A significant portion of the discussion revolves around the depreciation of luxury vehicles. Ken emphasizes that:
“You can't afford a depreciating asset that's brand new when you drive it off the lot. That sound blump, blump.” [00:59]
He advises that only those with a net worth exceeding $1 million should consider purchasing new luxury cars, as they can absorb the initial depreciation without jeopardizing their overall financial health.
Furthermore, Ken compares Brian's situation to that of a high-earner, illustrating that the absolute amount spent is less important than the proportion of income allocated:
“If you made 15 million last year, you can afford a $400,000 car.” [02:10]
This perspective reinforces the idea that financial decisions should be relative to one's income and net worth, rather than being viewed in isolation.
The conversation transitions into a lighthearted exchange between Ken Coleman and Dave Ramsey regarding Tesla vehicles. Ken humorously remarks on his preference for traditional car sounds:
“I need like an app for it. Make some muffler sound. Because a redneck needs a loud muffler and that's just all there is to.” [03:15]
Dave responds with skepticism about the auditory experience of Teslas:
“You like the hint of petrol in the air you drive.” [03:35]
Despite the banter, there's an acknowledgment of the growing popularity and appeal of electric vehicles among the hosts, as seen with Rachel and George using Teslas.
“Rachel are on the air with their little Teslas.” [02:55]
This segment adds a relatable touch, showcasing that even financial experts have personal preferences and humor when discussing lifestyle choices.
Ken Coleman wraps up the discussion by affirming that Brian's plan to purchase the Tesla is financially sound given his substantial income and net worth. The key takeaways from this episode include:
Assess Your Financial Position: Before making significant purchases, evaluate your income, net worth, and whether the expense aligns with your financial goals.
Understand Depreciation: Recognize that new luxury vehicles depreciate rapidly. Ensure that such assets do not constitute a disproportionate part of your investment portfolio.
Affordability Relative to Income: The affordability of large purchases should be measured against your annual income rather than the absolute price tag.

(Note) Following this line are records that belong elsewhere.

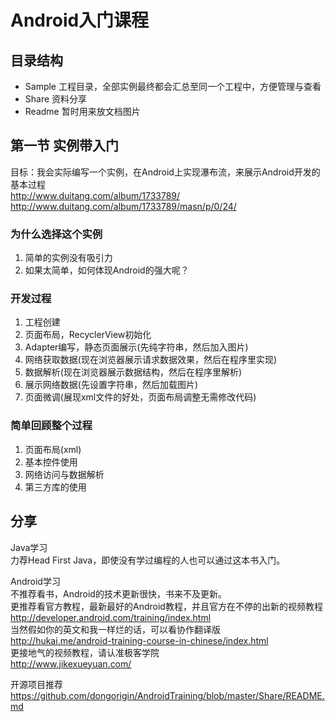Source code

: # Android入门课程
## 目录结构
- Sample 工程目录，全部实例最终都会汇总至同一个工程中，方便管理与查看
- Share 资料分享
- Readme 暂时用来放文档图片

## 第一节 实例带入门
目标：我会实际编写一个实例，在Android上实现瀑布流，来展示Android开发的基本过程  
http://www.duitang.com/album/1733789/  
http://www.duitang.com/album/1733789/masn/p/0/24/  

### 为什么选择这个实例  
1. 简单的实例没有吸引力
2. 如果太简单，如何体现Android的强大呢？

### 开发过程  
1. 工程创建
2. 页面布局，RecyclerView初始化
3. Adapter编写，静态页面展示(先纯字符串，然后加入图片)
4. 网络获取数据(现在浏览器展示请求数据效果，然后在程序里实现)
5. 数据解析(现在浏览器展示数据结构，然后在程序里解析)
6. 展示网络数据(先设置字符串，然后加载图片)
7. 页面微调(展现xml文件的好处，页面布局调整无需修改代码)

### 简单回顾整个过程
1. 页面布局(xml)
2. 基本控件使用
3. 网络访问与数据解析
4. 第三方库的使用


## 分享
Java学习  
力荐Head First Java，即使没有学过编程的人也可以通过这本书入门。 

Android学习  
不推荐看书，Android的技术更新很快，书来不及更新。  
更推荐看官方教程，最新最好的Android教程，并且官方在不停的出新的视频教程  
http://developer.android.com/training/index.html  
当然假如你的英文和我一样烂的话，可以看协作翻译版  
http://hukai.me/android-training-course-in-chinese/index.html  
更接地气的视频教程，请认准极客学院  
http://www.jikexueyuan.com/  

开源项目推荐  
https://github.com/dongorigin/AndroidTraining/blob/master/Share/README.md  
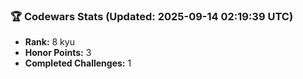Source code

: ### 🏆 Codewars Stats (Updated: 2025-09-14 02:19:39 UTC)

- **Rank:** 8 kyu
- **Honor Points:** 3
- **Completed Challenges:** 1
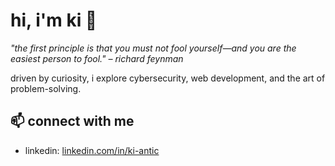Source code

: # hi, i'm ki 👋  

*"the first principle is that you must not fool yourself—and you are the easiest person to fool." – richard feynman*

driven by curiosity, i explore cybersecurity, web development, and the art of problem-solving.

## 📫 connect with me  
- linkedin: [linkedin.com/in/ki-antic](https://linkedin.com/in/ki-antic)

Avoid Debt: Paying for expensive items in cash can prevent debt accumulation and maintain financial stability.
Brian's case exemplifies how individuals with high earnings and substantial net worth can make luxury purchases responsibly without compromising their financial well-being.

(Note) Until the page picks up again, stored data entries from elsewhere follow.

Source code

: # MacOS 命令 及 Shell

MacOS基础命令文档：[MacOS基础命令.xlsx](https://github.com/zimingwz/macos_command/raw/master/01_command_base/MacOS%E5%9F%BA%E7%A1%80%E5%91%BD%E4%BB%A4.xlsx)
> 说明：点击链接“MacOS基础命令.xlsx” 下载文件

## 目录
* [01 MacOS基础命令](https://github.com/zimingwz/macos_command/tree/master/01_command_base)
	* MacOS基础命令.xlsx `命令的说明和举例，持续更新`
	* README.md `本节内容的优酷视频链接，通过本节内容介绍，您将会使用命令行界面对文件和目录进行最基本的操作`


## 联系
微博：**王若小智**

Ken Coleman: “We tell people not to buy a brand new car unless they've got at least a million dollar net worth.” [00:59]
Ken Coleman: “You made 360, you can afford a $80,000 car.” [02:15]
Ken Coleman: “If you made 15 million last year, you can afford a $400,000 car.” [02:10]
Ken Coleman: “I need like an app for it. Make some muffler sound. Because a redneck needs a loud muffler and that's just all there is to.” [03:15]
Dave Ramsey: “You like the hint of petrol in the air you drive.” [03:35]
This episode of Ramsey Everyday Millionaires offers a nuanced perspective on high-value purchases, balancing financial wisdom with personal lifestyle choices. It underscores the importance of contextual financial decision-making and provides listeners with actionable insights on managing significant expenditures responsibly.